Disappointment at White House Crypto Summit

Adding to the bearish sentiment, the White House Crypto Summit on March 7 failed to deliver the regulatory clarity that traders had anticipated. Instead of bold policy shifts, the summit concluded with plans for a stablecoin regulatory framework by August and a promise of lighter oversight—neither of which provided immediate support to the market.

Macroeconomic Uncertainty Weighs on Crypto

Broader global economic pressures have intensified crypto’s downturn.

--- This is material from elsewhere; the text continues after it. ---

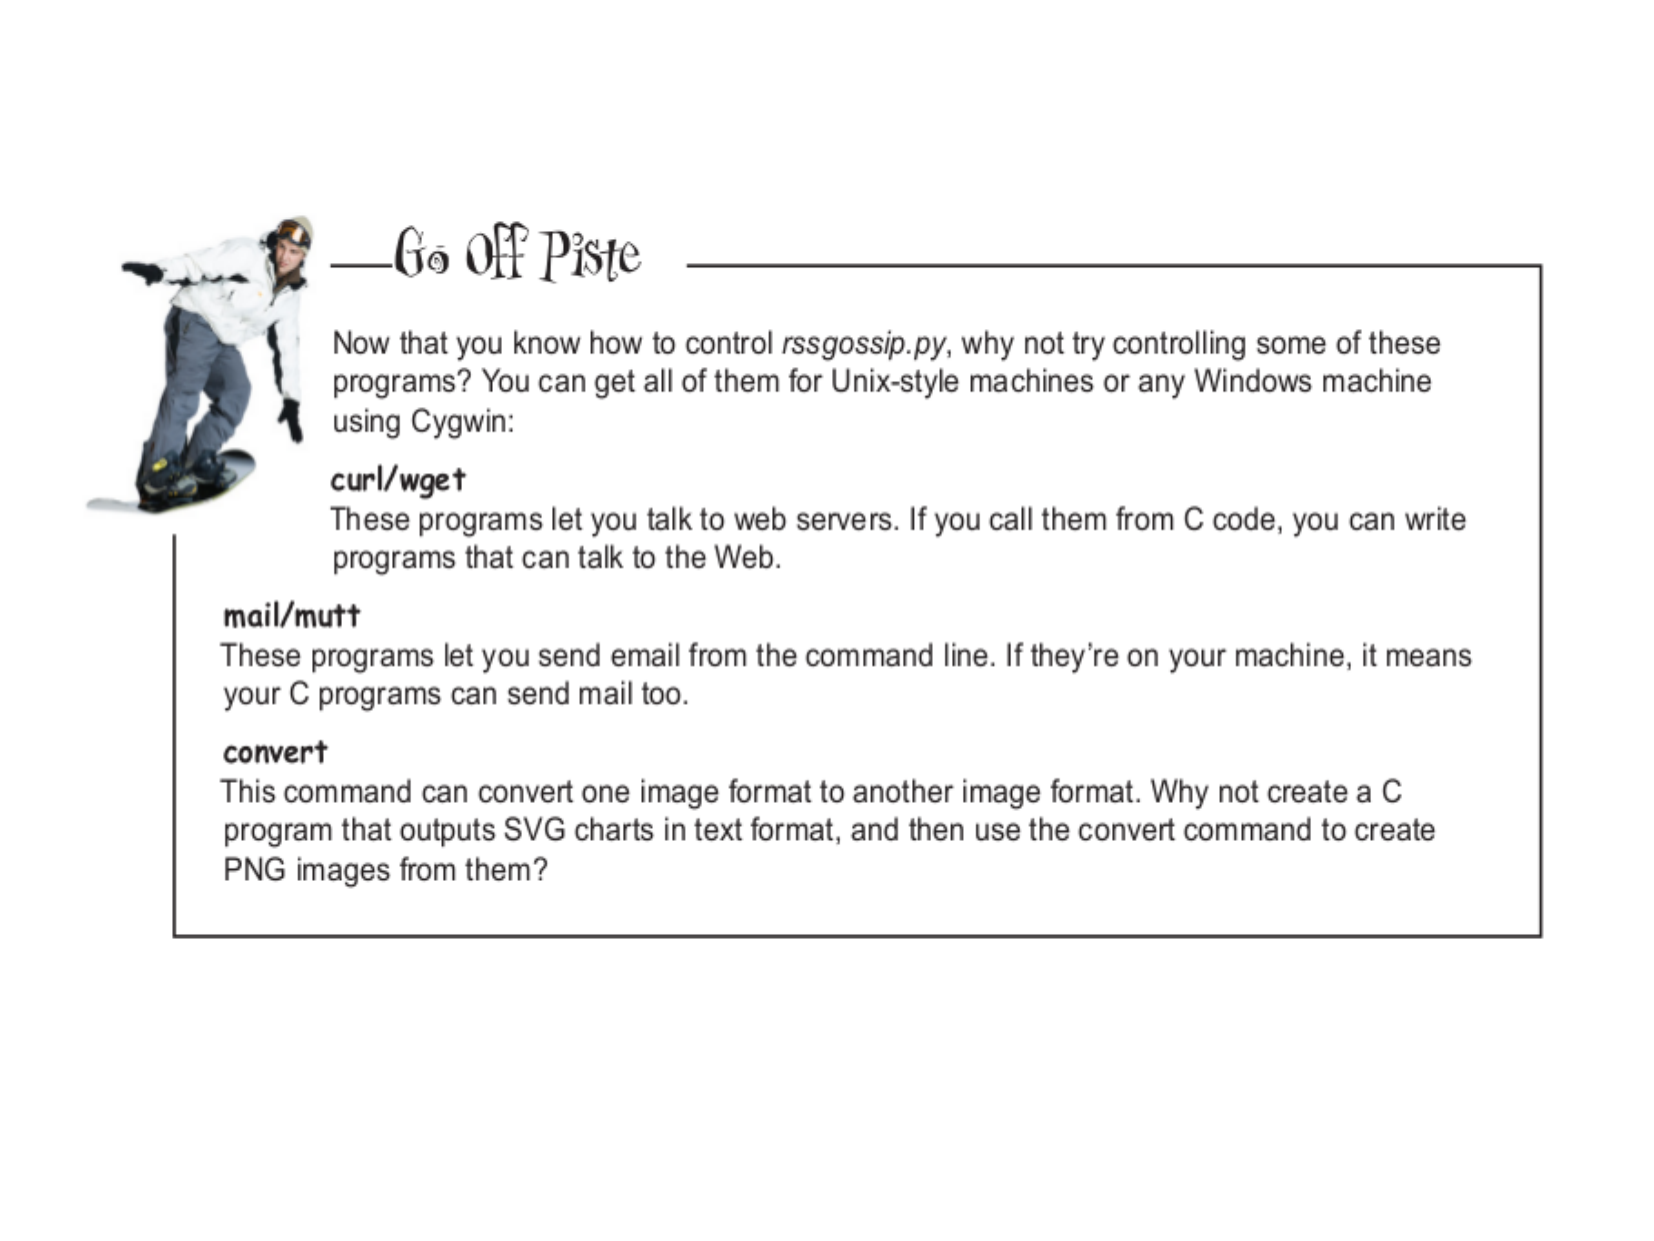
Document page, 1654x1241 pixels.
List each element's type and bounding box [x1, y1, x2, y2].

picture [82, 212, 1571, 957]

An escalating tariff war initiated by Trump and other world leaders has rattled financial markets. Meanwhile, the U.S. dollar index (DXY), which tracks the dollar’s strength, has weakened to below 105—its lowest level since November. While a weaker dollar often supports risk assets, the ongoing uncertainty has kept crypto investors hesitant.

“The summit initially signaled optimism,” Kevin Guo, Director of HashKey Research, told CoinDesk via Telegram. “But expectations for significant policy shifts were unmet, and crypto continues to mirror U.S. equities in a downward trend after February’s job report showed stability despite public sector job cuts.”

Additionally, Federal Reserve Chairman Jerome Powell reaffirmed the Fed’s patient approach toward reaching a 2% inflation target, tempering hopes for an imminent interest rate cut. This has further dampened investor sentiment, as lower rates typically encourage risk-taking in markets like crypto.

Hope for a Market Rebound?

Despite the prevailing bearish outlook, some traders are betting on a potential market turnaround. Bloomberg reports that investors have been accumulating short-term U.S. Treasuries, anticipating that the Federal Reserve may resume interest rate cuts as early as May to prevent economic deterioration. Lower rates often lead to increased inflows into speculative assets like cryptocurrencies, offering a potential tailwind for market recovery in the months ahead.